The model therefore helps with two questions: Are you focusing on the right things? And which decisions can be postponed without taking a risk?

Why maintainability is so difficult to communicate to the business

Quality becomes more difficult to sell the deeper it is embedded in the technology. This explains a second axis of the model, the value chain.

It ranks components according to how close they are to the user. At the top is what the user comes into direct contact with, such as the website. Below that are the customer information system, operating platform and infrastructure. A user notices when photo printing is stuck. They never notice whether the system is running on a Kubernetes cluster.

The same applies to qualities. Functional suitability and usability are at the top, close to the user, easily accessible for product owners and management. Maintainability, security and encryption procedures are at the bottom, far away from the day-to-day business of the stakeholders.

It is precisely at maintainability that the argumentation tips over. Until then, business and development talk about the same, visible things. From maintainability onwards, quality becomes ominous for the business, and the familiar conflict breaks out.

We have to make it more maintainable. Yes, what does that mean? I don’t know, why should I do that to myself? Can’t we make it faster? I can relate to that better.

Markus Harrer

Different roles pursue different quality objectives

In software audit training courses, participants from three roles argue which qualities are most important. The evaluation of the assessments shows clear patterns.

  • Users prioritize usability.
  • Management prioritizes functional suitability, i.e. that what is promised is kept. Security is moving to the top since liability issues have become more visible.
  • Developers prioritize maintainability, which is at the bottom of the list for the other roles.

If you combine the views of management and users, usability is at the top and maintainability at the bottom. This results in the team talking past each other. If you create awareness of this distribution, you can resolve the conflict earlier by writing down the goals and making them validatable. Non-goals also help to sharpen the focus.

How to promote internal qualities as a development team

If the business does not address internal qualities, you need different methods than for user-oriented features. A direct appeal to maintainability rarely works.

Establish a community of practice in your own company, such as a software craft community, which focuses on maintainability in your specific context. This way you keep the topic visible and create publicity for its importance, coupled with a real cause such as “We want to onboard 50 new people”.

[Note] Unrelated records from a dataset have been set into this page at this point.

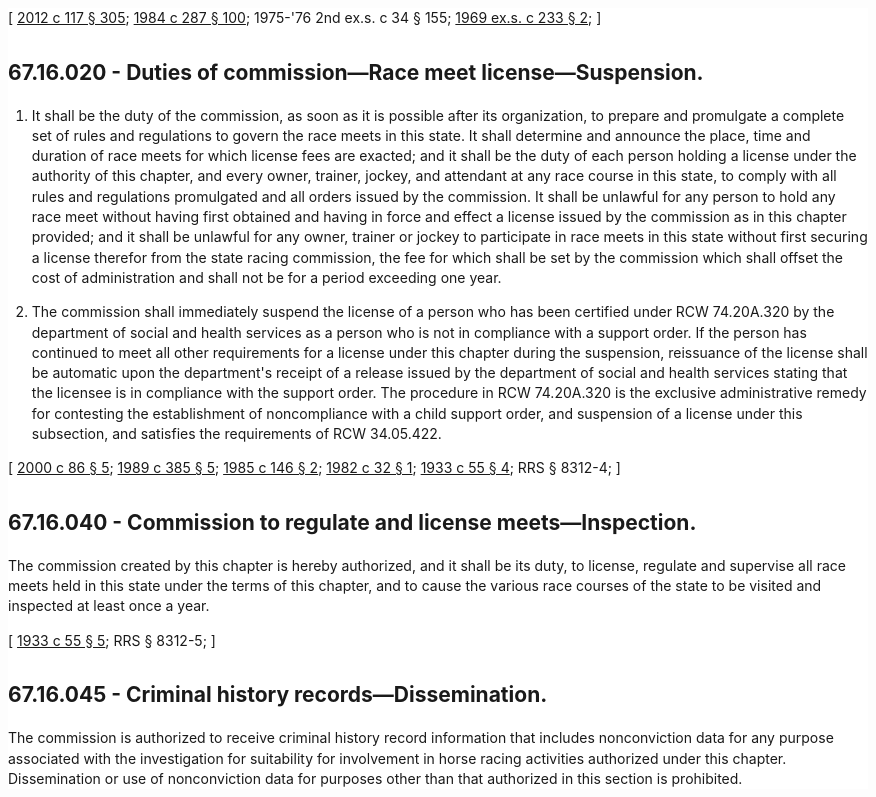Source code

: \[ [2012 c 117 § 305](http://lawfilesext.leg.wa.gov/biennium/2011-12/Pdf/Bills/Session%20Laws/Senate/6095.SL.pdf?cite=2012%20c%20117%20§%20305); [1984 c 287 § 100](http://leg.wa.gov/CodeReviser/documents/sessionlaw/1984c287.pdf?cite=1984%20c%20287%20§%20100); 1975-'76 2nd ex.s. c 34 § 155; [1969 ex.s. c 233 § 2](http://leg.wa.gov/CodeReviser/documents/sessionlaw/1969ex1c233.pdf?cite=1969%20ex.s.%20c%20233%20§%202); \]

## 67.16.020 - Duties of commission—Race meet license—Suspension.
1. It shall be the duty of the commission, as soon as it is possible after its organization, to prepare and promulgate a complete set of rules and regulations to govern the race meets in this state. It shall determine and announce the place, time and duration of race meets for which license fees are exacted; and it shall be the duty of each person holding a license under the authority of this chapter, and every owner, trainer, jockey, and attendant at any race course in this state, to comply with all rules and regulations promulgated and all orders issued by the commission. It shall be unlawful for any person to hold any race meet without having first obtained and having in force and effect a license issued by the commission as in this chapter provided; and it shall be unlawful for any owner, trainer or jockey to participate in race meets in this state without first securing a license therefor from the state racing commission, the fee for which shall be set by the commission which shall offset the cost of administration and shall not be for a period exceeding one year.

2. The commission shall immediately suspend the license of a person who has been certified under RCW 74.20A.320 by the department of social and health services as a person who is not in compliance with a support order. If the person has continued to meet all other requirements for a license under this chapter during the suspension, reissuance of the license shall be automatic upon the department's receipt of a release issued by the department of social and health services stating that the licensee is in compliance with the support order. The procedure in RCW 74.20A.320 is the exclusive administrative remedy for contesting the establishment of noncompliance with a child support order, and suspension of a license under this subsection, and satisfies the requirements of RCW 34.05.422.

\[ [2000 c 86 § 5](http://lawfilesext.leg.wa.gov/biennium/1999-00/Pdf/Bills/Session%20Laws/House/2579.SL.pdf?cite=2000%20c%2086%20§%205); [1989 c 385 § 5](http://leg.wa.gov/CodeReviser/documents/sessionlaw/1989c385.pdf?cite=1989%20c%20385%20§%205); [1985 c 146 § 2](http://leg.wa.gov/CodeReviser/documents/sessionlaw/1985c146.pdf?cite=1985%20c%20146%20§%202); [1982 c 32 § 1](http://leg.wa.gov/CodeReviser/documents/sessionlaw/1982c32.pdf?cite=1982%20c%2032%20§%201); [1933 c 55 § 4](http://leg.wa.gov/CodeReviser/documents/sessionlaw/1933c55.pdf?cite=1933%20c%2055%20§%204); RRS § 8312-4; \]

## 67.16.040 - Commission to regulate and license meets—Inspection.
The commission created by this chapter is hereby authorized, and it shall be its duty, to license, regulate and supervise all race meets held in this state under the terms of this chapter, and to cause the various race courses of the state to be visited and inspected at least once a year.

\[ [1933 c 55 § 5](http://leg.wa.gov/CodeReviser/documents/sessionlaw/1933c55.pdf?cite=1933%20c%2055%20§%205); RRS § 8312-5; \]

## 67.16.045 - Criminal history records—Dissemination.
The commission is authorized to receive criminal history record information that includes nonconviction data for any purpose associated with the investigation for suitability for involvement in horse racing activities authorized under this chapter. Dissemination or use of nonconviction data for purposes other than that authorized in this section is prohibited.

Tie internal quality to business needs rather than technology. “We use Kubernetes” is too far away. “We want to intercept dynamic loads on Black Friday” is relatable. The intermediate point between deep technology and business benefits is the stepping stone that the business uses to get there.

Use suitable tools depending on the quality. DORA metrics are suitable for maintainability, such as the lead time from idea to roll-out, to make it clear that feature development is taking too long. For security, work with risks and fear scenarios that dock with the product managers.

Best practices from other companies provide shortcuts, but are only useful if they fit your context. The architect role here means becoming more creative and drawing more connections to the business.

Quality goals are never finished

Quality objectives remain in motion because the system remains in motion. New customer groups, increasing demand and an active system are good signs, but they constantly shift priorities.

The mistake is to tick off the top 5 goals from the beginning as done. Maintainability, security and portability become more important over time than they were at the start. So you have to keep re-ranking the list, depending on where the system currently stands on the evolution and value creation axis.

Captured ideas do not have to be lost. Put them on the back-up bench or roadmap and revisit them when the time is right. This way, you take teams with you without getting bogged down.